Deflation, then, is the danger, and it is just as pernicious and difficult to control as inflation. Like inflation, it tends to feed on itself, with consumers and companies putting off spending and saving decisions because of a lack of confidence and the expectation that next month or next year the price or cost of any purchase will be lower. That then depresses the economy still further, weakening prices in a self-generating spiral. Most dangerous of all, the real-terms value of Europe’s massive debts and deficits starts to climb, while the ability to service those debts weakens.

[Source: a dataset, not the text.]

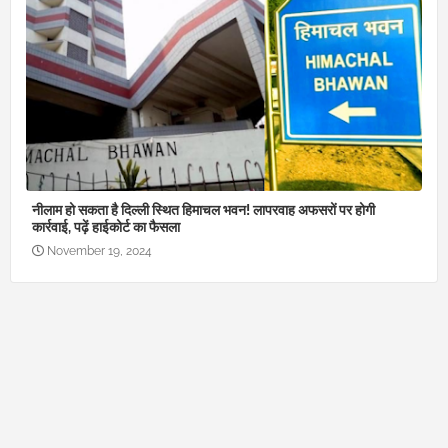
नीलाम हो सकता है दिल्ली स्थित हिमाचल भवन! लापरवाह अफसरों पर होगी
कार्रवाई, पढ़ें हाईकोर्ट का फैसला
November 19, 2024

So when the head of the Austrian Central Bank, Ewald Nowotny, indicates that the danger is so great that the ECB needs to take urgent action he deserves to be listened to. Regarded as a “swing” member of the ECB Council, his apparent conversion to the cause of monetary expansion is telling. The Bundesbank remains adamant that the ECB must not purchase government bonds issued by eurozone member states, but resistance to that policy, as Nowotny’s defection shows, is growing. The ECB Council remains badly split, so much so that the authority of its President, Mario Draghi, is being undermined. Germany, Luxembourg and France are the blocking force, and the German press is full of rumours about Mr Draghi’s detachment from his Bundesbank colleagues.

About the only good thing to emerge from this quiet crisis is that the euro has been pushed down to new lows, helping Europe’s exports compete, and importing a little inflation into the system. Yet the absence of an ECB policy of massive monetary expansion – of the type seen in Britain, America and Japan – means that deflation is inevitable, even if the ECB acted now, given the leads and lags that inevitably occur when policy shifts. More stagnation and political instability beckons.

That, in turn, means an unpromising background for the structural reforms that many European economies so need to implement. Depressed economies lack the funds to pay for adjustments on the scale required, while unstable, fragile governments lack the will to override the inevitable resistance and riots.

Europe’s long-term problem is not so much monetary as industrial and commercial. To restore growth to normal and raise living standards means liberalising labour markets, deregulating product and capital markets, and opening up competition. Those are projects Europe talked a good deal about in the good times. In a deflationary world, they are unlikely to get much attention.

Whoever wins Britain’s general election next year will have to deal with what is happening in the eurozone as well as the domestic economy. The Bank of England seems set to keep up its programme of monetary expansion, and 2015 will not be the best time for more austerity. The cuts, in other words, should be postponed, if we want to avoid Europe’s deflationary nightmare.